• [INSTRUCTIONS FOR THE TASK]:
Return, unchanged and with no pictures, the lines below from the very first through the one that contains "right elbow: (417, 431)".

• [GIVEN INFORMATION]:
**********

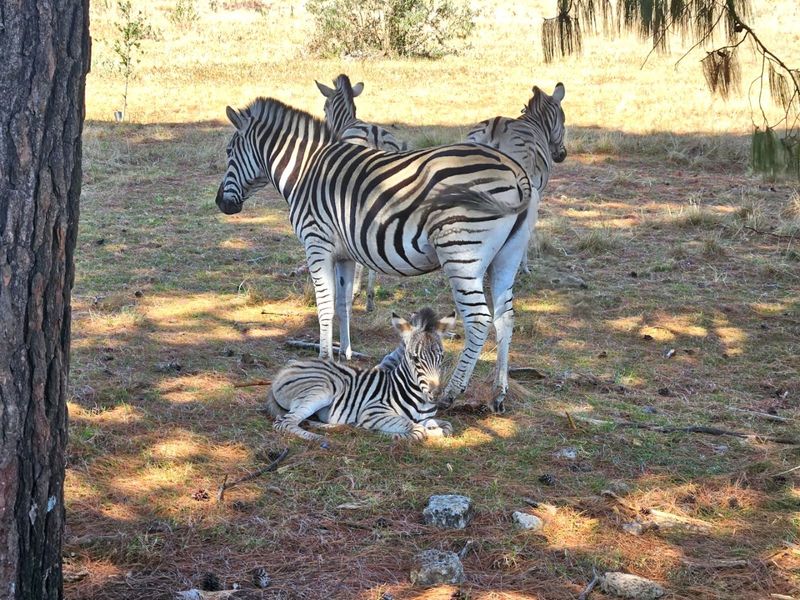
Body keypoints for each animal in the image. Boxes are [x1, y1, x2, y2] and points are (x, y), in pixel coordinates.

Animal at [265, 308, 456, 445]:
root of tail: (288, 368)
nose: (436, 394)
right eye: (415, 359)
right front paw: (382, 433)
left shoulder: (427, 419)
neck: (420, 400)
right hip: (322, 389)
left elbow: (446, 427)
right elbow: (417, 431)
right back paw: (320, 438)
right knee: (284, 422)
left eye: (441, 358)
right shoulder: (374, 412)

**********

• [SOLUTION TO THE EXERCISE]:
Body keypoints for each animal in the image. Boxes are [x1, y1, x2, y2] and points are (x, y), in pixel coordinates.

Animal at [265, 308, 456, 445]:
root of tail: (288, 368)
nose: (436, 394)
right eye: (415, 359)
right front paw: (382, 433)
left shoulder: (427, 419)
neck: (420, 400)
right hip: (322, 389)
left elbow: (446, 427)
right elbow: (417, 431)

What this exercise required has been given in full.